Security researchers and crypto experts have spent the last few days trying to figure out the details of a recently announced backdoor in Juniper NetScreen firewalls that could allow attackers to decrypt VPN (Virtual Private Network) traffic. They believe that they found the answer: a combination of likely malicious third-party modifications and Juniper's own crypto failures.
According to experts, Juniper was using a known flawed random number generator called Dual_EC_DRBG as the foundation for cryptographic operations in NetScreen's ScreenOS, but believed it was doing so securely because of additional precautions it had taken. It turns out those safeguards were ineffective.
The VPN decryption issue was announced by Juniper Thursday along with another vulnerability that could provide attackers with administrative access to NetScreen devices through the use of a hard-coded master password. Both issues were the result of unauthorized code that was added to ScreenOS and were discovered during a recent internal code audit, the company said at the time.

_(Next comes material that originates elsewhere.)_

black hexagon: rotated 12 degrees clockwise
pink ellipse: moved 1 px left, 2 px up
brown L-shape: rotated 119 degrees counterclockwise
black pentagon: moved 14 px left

The security community took it upon itself to reverse engineer the old firmware versions and Juniper's new patches in order to dig up more information. Researchers soon found the hardcoded, but cleverly concealed, password for the administrative access backdoor and discovered that it affected fewer ScreenOS versions than initially believed.
Crypto specialists delved into the VPN issue, whose description made it more appealing to them, as the ability to spy on encrypted traffic is always a big deal.

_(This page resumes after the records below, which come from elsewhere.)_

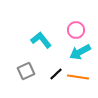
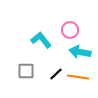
pink circle: moved 6 px left
cyan arrow: rotated 40 degrees clockwise
gray square: rotated 24 degrees clockwise
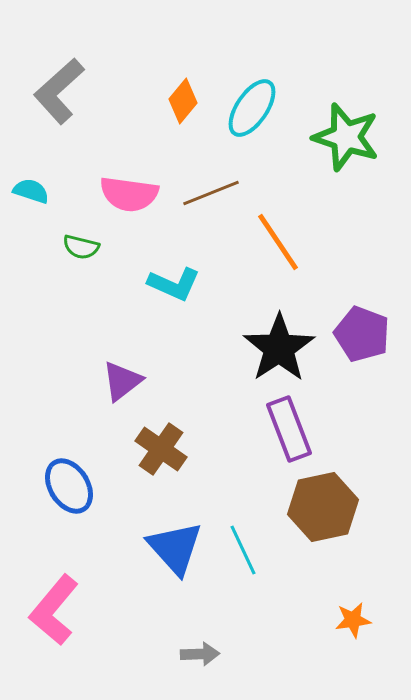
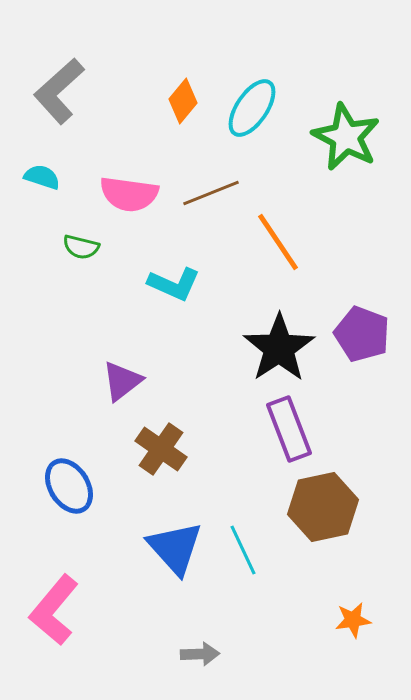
green star: rotated 10 degrees clockwise
cyan semicircle: moved 11 px right, 14 px up
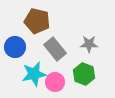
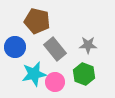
gray star: moved 1 px left, 1 px down
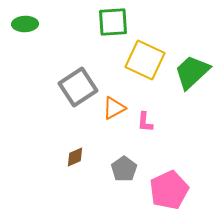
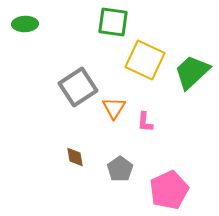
green square: rotated 12 degrees clockwise
orange triangle: rotated 30 degrees counterclockwise
brown diamond: rotated 75 degrees counterclockwise
gray pentagon: moved 4 px left
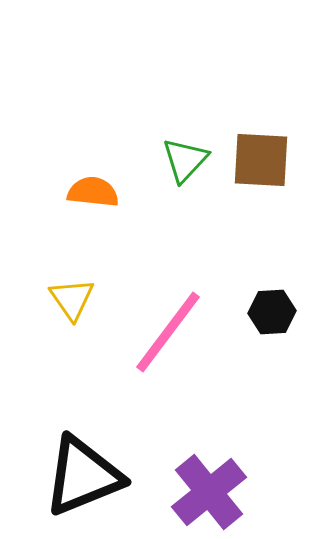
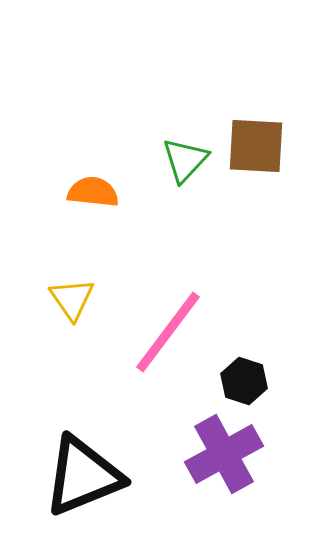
brown square: moved 5 px left, 14 px up
black hexagon: moved 28 px left, 69 px down; rotated 21 degrees clockwise
purple cross: moved 15 px right, 38 px up; rotated 10 degrees clockwise
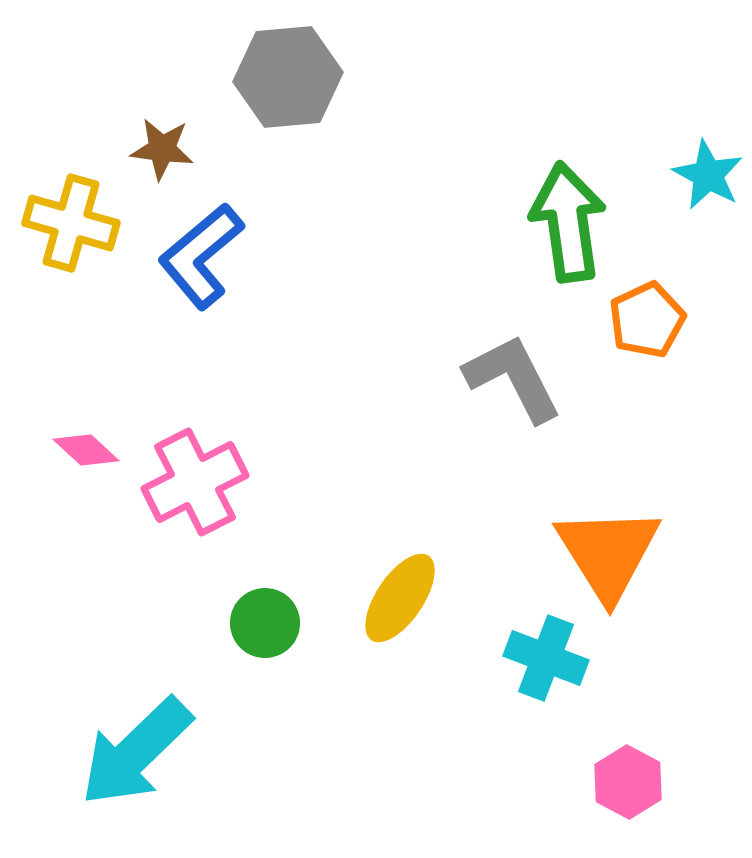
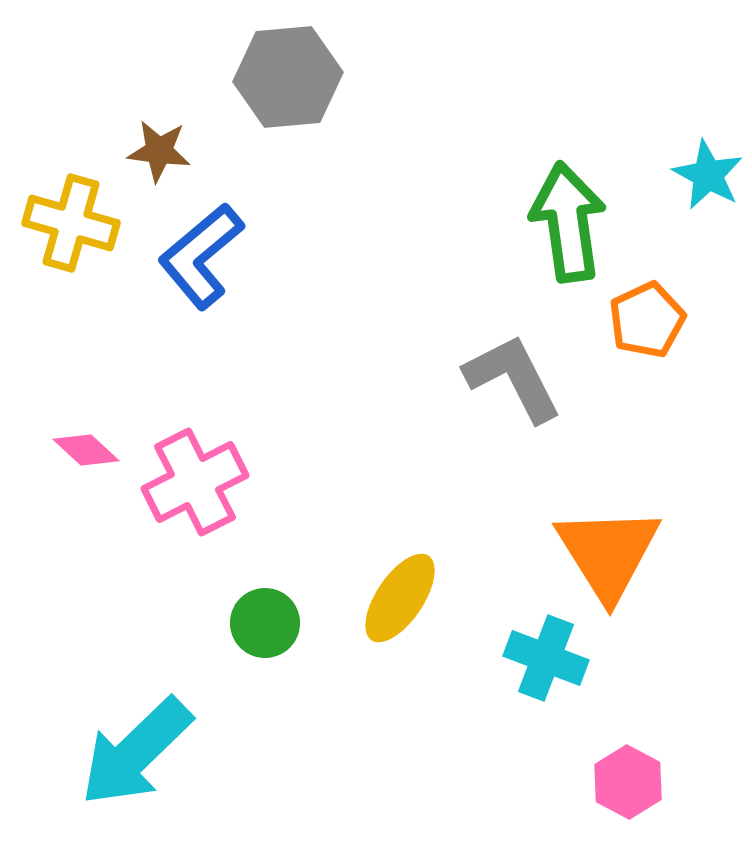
brown star: moved 3 px left, 2 px down
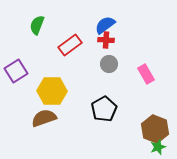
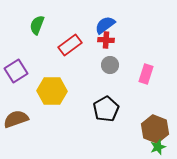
gray circle: moved 1 px right, 1 px down
pink rectangle: rotated 48 degrees clockwise
black pentagon: moved 2 px right
brown semicircle: moved 28 px left, 1 px down
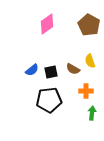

It didn't take long for someone to notice that Juniper's latest patches reverted a parameter back to a value that the OS used before version 6.3.0r12, the first in the 6.3.0 branch that Juniper claims was affected by the VPN decryption issue.
According to further analysis by Ralf-Philipp Weinmann, founder and CEO of German security consultancy firm Comsecuris, that parameter turned out to be Q, one of two constants — P and Q — that are used by the Dual_EC random number generator (RNG).
Dual_EC was standardized by the U.S. National Institute of Standards and Technology (NIST) in 2007 after being championed by the U.S. National Security Agency, which played an important role in its development. Shortly after, Dan Shumow and Neils Ferguson, two researchers from Microsoft, disclosed a major weakness in the standard that could serve as a backdoor.
"Omitting the mathematics, the short version is that Dual EC relies on a special 32-byte constant called Q, which — if generated by a malicious attacker — can allow said attacker to predict future outputs of the RNG after seeing a mere 30 bytes of raw output from your generator," said Matthew Green, a cryptographer and assistant professor at Johns Hopkins University, in a blog post Tuesday.